● WHAT YOU ARE ASKED TO DO: Every entry below should be printed exactly, without its images.

● PROVIDED RECORDS:
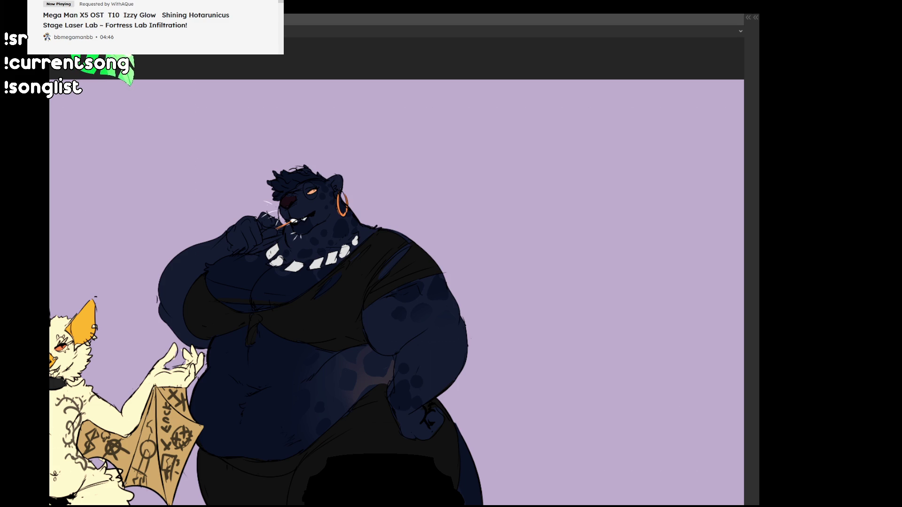
key(ctrl+Tab)
scroll(321, 247, up, 3)
scroll(320, 247, up, 2)
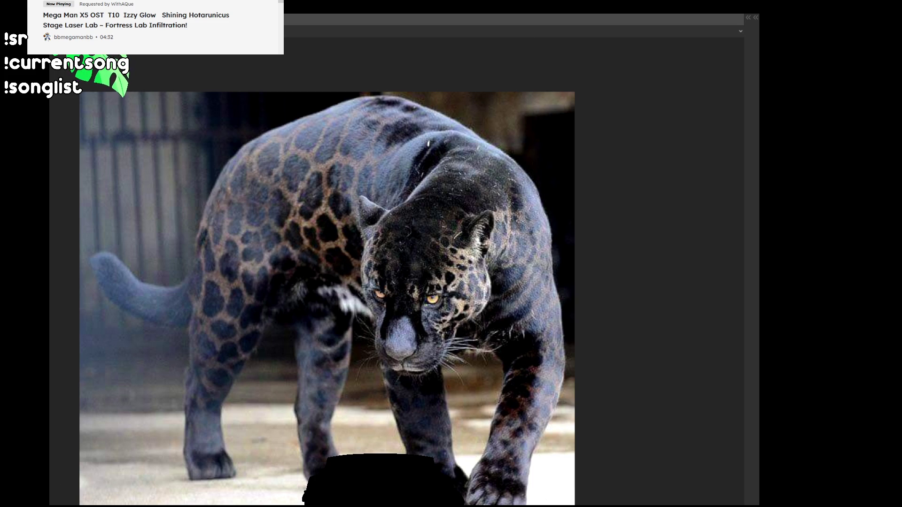
key(ctrl+v)
scroll(160, 202, up, 5)
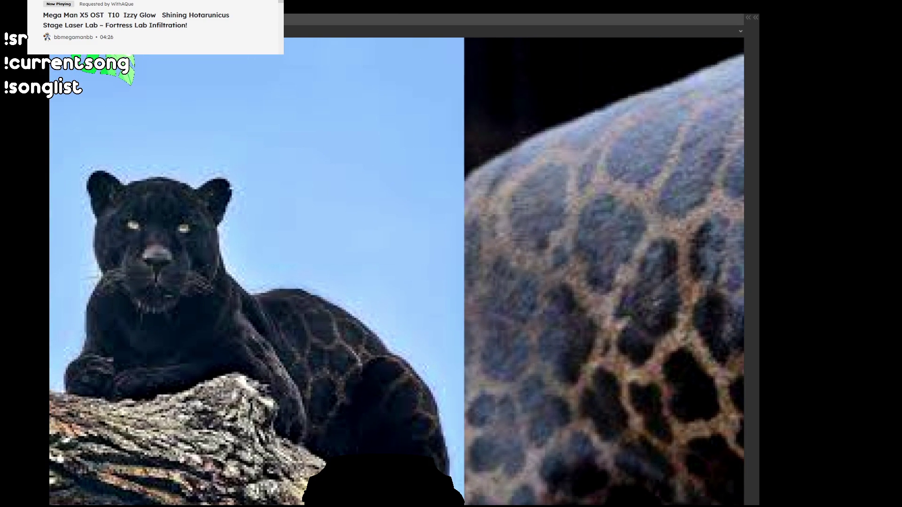
scroll(489, 295, down, 3)
scroll(465, 332, up, 3)
scroll(544, 418, up, 5)
scroll(544, 418, down, 5)
mouse_move(367, 375)
mouse_down()
mouse_move(223, 206)
mouse_move(262, 256)
mouse_up()
scroll(262, 256, up, 1)
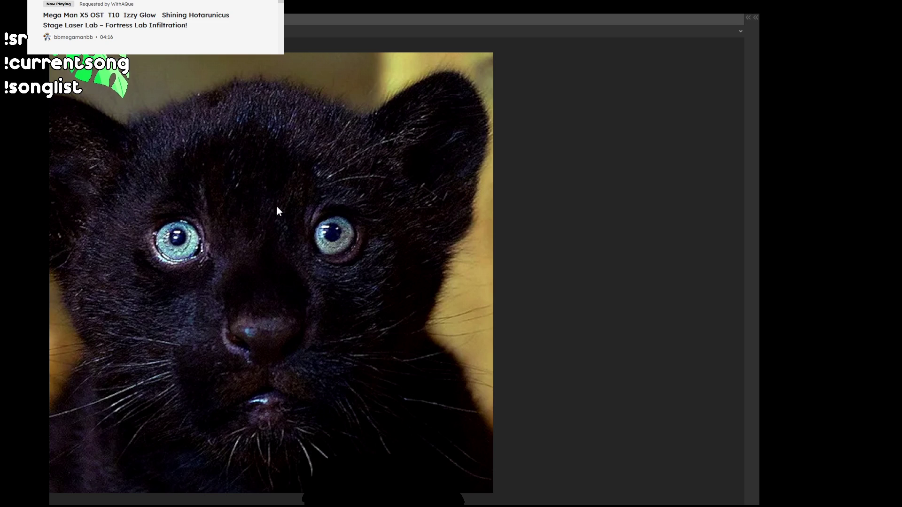
key(ctrl+Tab)
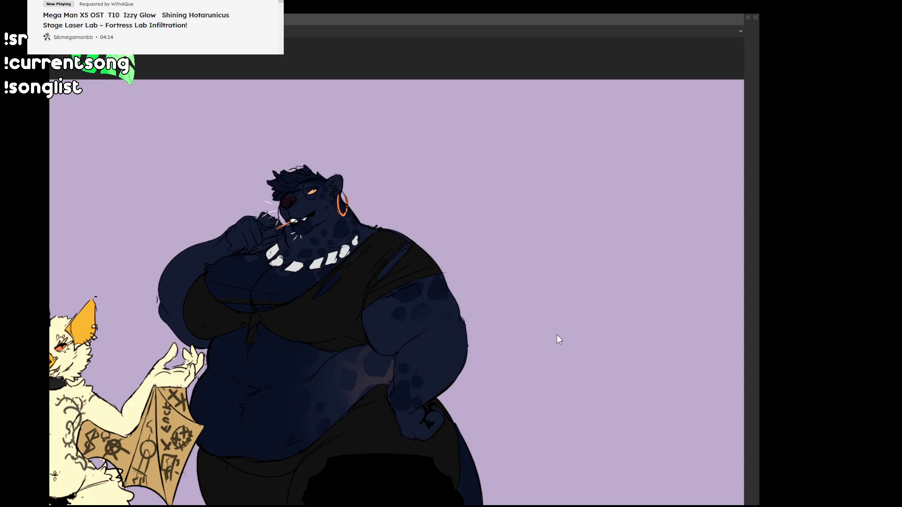
mouse_move(178, 418)
mouse_down()
mouse_move(183, 246)
mouse_move(340, 267)
mouse_move(57, 71)
mouse_up()
drag(345, 163, 322, 197)
mouse_move(193, 208)
mouse_down()
mouse_move(195, 235)
mouse_move(373, 280)
mouse_move(447, 279)
mouse_up()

● EXERCISE OUTPUT:
key(ctrl+Tab)
scroll(321, 247, up, 3)
scroll(320, 247, up, 2)
key(ctrl+v)
scroll(160, 202, up, 5)
scroll(489, 295, down, 3)
scroll(465, 332, up, 3)
scroll(544, 418, up, 5)
scroll(544, 418, down, 5)
mouse_move(367, 375)
mouse_down()
mouse_move(223, 206)
mouse_move(262, 256)
mouse_up()
scroll(262, 256, up, 1)
key(ctrl+Tab)
mouse_move(178, 418)
mouse_down()
mouse_move(183, 246)
mouse_move(340, 267)
mouse_move(57, 71)
mouse_up()
drag(345, 163, 322, 197)
mouse_move(193, 208)
mouse_down()
mouse_move(195, 235)
mouse_move(373, 280)
mouse_move(447, 279)
mouse_up()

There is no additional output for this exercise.